Statistical Analysis
The exposure was AYA cancer, and the outcomes were preterm birth and
SMM. Descriptive characteristics were calculated using frequency and
percentages and compared by exposure group Student’s t-test or
Chi-square test of proportions, as appropriate. Distributions of
continuous variables were assessed for normality and reported as
mean±SD. Due to skewed distribution, the Maternal Comorbidity Index was
log-transformed for analysis. Analysis was stratified by singleton
versus multiple live birth, because of known effect modification by
pregnancy plurality.33
To compare differences in maternal characteristics between births for
exposed and unexposed females, we used log-binomial regression models to
estimate risk ratios (RR) and 95% confidence intervals (CI) for the
outcomes of interest with adjustment for potential confounders (Model
1).

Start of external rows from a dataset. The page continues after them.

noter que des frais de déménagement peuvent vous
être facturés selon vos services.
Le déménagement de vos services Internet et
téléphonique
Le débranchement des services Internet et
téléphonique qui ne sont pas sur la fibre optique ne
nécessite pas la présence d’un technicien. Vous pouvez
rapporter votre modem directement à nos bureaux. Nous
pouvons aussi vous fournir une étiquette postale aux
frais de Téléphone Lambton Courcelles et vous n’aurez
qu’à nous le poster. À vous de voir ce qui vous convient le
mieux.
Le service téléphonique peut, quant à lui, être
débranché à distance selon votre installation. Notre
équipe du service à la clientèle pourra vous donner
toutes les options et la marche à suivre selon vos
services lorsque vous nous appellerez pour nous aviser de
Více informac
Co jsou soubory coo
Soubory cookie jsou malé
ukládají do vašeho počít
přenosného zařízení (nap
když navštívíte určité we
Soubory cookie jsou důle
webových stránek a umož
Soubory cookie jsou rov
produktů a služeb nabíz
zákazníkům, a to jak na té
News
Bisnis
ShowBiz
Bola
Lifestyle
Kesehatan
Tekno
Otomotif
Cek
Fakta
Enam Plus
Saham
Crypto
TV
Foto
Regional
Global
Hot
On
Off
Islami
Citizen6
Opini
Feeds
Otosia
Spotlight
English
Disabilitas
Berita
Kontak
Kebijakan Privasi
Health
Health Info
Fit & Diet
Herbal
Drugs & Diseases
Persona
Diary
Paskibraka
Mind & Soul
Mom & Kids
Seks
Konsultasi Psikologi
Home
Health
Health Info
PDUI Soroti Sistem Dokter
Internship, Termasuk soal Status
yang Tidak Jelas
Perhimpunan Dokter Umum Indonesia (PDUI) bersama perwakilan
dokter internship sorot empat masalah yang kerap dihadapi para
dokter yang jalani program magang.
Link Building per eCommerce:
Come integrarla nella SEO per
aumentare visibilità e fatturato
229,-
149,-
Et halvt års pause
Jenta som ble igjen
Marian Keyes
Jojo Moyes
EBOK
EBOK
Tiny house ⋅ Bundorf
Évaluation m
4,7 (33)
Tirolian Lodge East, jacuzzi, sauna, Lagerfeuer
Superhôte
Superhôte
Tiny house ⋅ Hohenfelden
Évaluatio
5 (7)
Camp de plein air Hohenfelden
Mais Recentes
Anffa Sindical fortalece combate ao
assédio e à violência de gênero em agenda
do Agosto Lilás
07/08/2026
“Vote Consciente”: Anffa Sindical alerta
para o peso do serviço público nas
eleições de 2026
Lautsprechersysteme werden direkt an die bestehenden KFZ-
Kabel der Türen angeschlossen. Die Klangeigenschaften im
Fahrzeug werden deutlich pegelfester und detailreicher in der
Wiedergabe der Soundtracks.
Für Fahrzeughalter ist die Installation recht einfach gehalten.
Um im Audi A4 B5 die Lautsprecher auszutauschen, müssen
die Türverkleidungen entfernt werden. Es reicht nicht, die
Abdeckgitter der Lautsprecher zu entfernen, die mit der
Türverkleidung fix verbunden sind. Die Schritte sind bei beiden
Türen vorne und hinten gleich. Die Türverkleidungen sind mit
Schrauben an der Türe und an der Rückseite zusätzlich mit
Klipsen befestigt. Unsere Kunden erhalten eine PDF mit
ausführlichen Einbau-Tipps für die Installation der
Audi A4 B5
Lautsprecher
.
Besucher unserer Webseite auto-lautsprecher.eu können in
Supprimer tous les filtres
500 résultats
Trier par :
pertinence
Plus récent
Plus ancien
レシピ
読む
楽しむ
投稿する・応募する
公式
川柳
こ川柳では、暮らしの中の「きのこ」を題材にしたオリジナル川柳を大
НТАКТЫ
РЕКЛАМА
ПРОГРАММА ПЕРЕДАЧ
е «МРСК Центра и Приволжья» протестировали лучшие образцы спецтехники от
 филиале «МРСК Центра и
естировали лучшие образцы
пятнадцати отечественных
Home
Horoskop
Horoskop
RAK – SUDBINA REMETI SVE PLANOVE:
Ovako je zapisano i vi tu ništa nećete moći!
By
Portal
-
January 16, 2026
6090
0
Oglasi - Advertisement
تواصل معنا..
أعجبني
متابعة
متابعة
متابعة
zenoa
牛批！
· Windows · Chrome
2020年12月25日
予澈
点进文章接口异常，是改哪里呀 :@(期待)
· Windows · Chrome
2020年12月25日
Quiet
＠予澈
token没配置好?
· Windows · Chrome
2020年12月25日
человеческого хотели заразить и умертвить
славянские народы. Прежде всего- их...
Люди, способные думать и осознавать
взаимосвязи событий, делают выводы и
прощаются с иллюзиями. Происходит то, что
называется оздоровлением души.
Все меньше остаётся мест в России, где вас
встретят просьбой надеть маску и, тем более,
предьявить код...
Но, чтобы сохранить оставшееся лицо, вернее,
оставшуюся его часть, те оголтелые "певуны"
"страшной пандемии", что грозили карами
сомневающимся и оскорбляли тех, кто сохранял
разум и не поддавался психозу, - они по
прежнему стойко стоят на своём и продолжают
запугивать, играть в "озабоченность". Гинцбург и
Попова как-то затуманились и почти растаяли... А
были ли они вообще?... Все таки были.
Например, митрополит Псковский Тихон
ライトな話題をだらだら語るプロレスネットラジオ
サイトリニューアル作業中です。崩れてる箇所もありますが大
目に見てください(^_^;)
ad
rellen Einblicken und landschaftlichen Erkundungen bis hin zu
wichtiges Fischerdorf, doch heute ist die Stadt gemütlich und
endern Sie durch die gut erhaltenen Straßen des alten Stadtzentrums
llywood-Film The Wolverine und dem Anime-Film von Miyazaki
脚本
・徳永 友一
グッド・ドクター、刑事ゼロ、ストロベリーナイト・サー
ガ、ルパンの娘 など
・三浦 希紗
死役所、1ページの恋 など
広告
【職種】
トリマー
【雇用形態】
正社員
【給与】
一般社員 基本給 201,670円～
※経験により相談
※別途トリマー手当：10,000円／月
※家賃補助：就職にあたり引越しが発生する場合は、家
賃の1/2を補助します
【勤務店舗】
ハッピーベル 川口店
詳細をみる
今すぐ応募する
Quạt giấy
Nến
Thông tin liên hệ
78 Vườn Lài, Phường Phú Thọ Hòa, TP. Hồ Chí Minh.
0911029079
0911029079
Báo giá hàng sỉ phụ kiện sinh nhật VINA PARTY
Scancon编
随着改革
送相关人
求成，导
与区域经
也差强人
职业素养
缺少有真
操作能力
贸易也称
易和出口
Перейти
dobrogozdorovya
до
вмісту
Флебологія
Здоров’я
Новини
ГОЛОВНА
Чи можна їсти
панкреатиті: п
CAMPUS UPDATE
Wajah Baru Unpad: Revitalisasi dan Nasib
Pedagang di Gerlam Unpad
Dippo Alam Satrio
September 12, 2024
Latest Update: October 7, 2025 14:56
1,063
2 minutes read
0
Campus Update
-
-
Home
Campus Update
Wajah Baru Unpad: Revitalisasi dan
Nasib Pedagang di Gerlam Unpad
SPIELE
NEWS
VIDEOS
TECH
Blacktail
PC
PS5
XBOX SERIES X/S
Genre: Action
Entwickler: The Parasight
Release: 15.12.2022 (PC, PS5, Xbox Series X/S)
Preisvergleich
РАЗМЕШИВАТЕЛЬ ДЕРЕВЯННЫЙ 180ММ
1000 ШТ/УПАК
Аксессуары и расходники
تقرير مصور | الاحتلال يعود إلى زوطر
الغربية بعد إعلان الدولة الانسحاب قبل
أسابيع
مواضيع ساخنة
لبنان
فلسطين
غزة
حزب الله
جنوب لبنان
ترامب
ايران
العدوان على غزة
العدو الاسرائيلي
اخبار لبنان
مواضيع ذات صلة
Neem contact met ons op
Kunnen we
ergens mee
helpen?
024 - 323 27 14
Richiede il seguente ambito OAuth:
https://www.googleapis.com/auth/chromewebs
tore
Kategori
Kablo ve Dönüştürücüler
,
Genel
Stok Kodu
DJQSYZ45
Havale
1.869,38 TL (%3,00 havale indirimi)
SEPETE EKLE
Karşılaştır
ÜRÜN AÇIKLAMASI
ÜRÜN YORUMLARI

We tested for effect modification based on p-values from
cross-product terms in regression models. Maternal comorbidities were
hypothesized mediators, or causal intermediates, of the relationship
between AYA cancer and adverse perinatal outcomes (Model 2). Mediation
analysis was undertaken to obtain estimates accounting for the mediator
and to estimate the proportion mediated by comorbidities, accounting for
potential interactions and non-linear relationships.34
Mediation analysis via a counterfactual framework was conducted using
PROC CAUSALMED in SAS35, and GLM regression models
were analyzed in R. Subgroup analyses were performed: 1) excluding
gynecological cancers because of known associations between these and
preterm birth, and 2) restricting the study period from 2010 to 2019 to
considering temporal advances in cancer and perinatal care. All tests of
significance were two-tailed, and alpha was 0.05.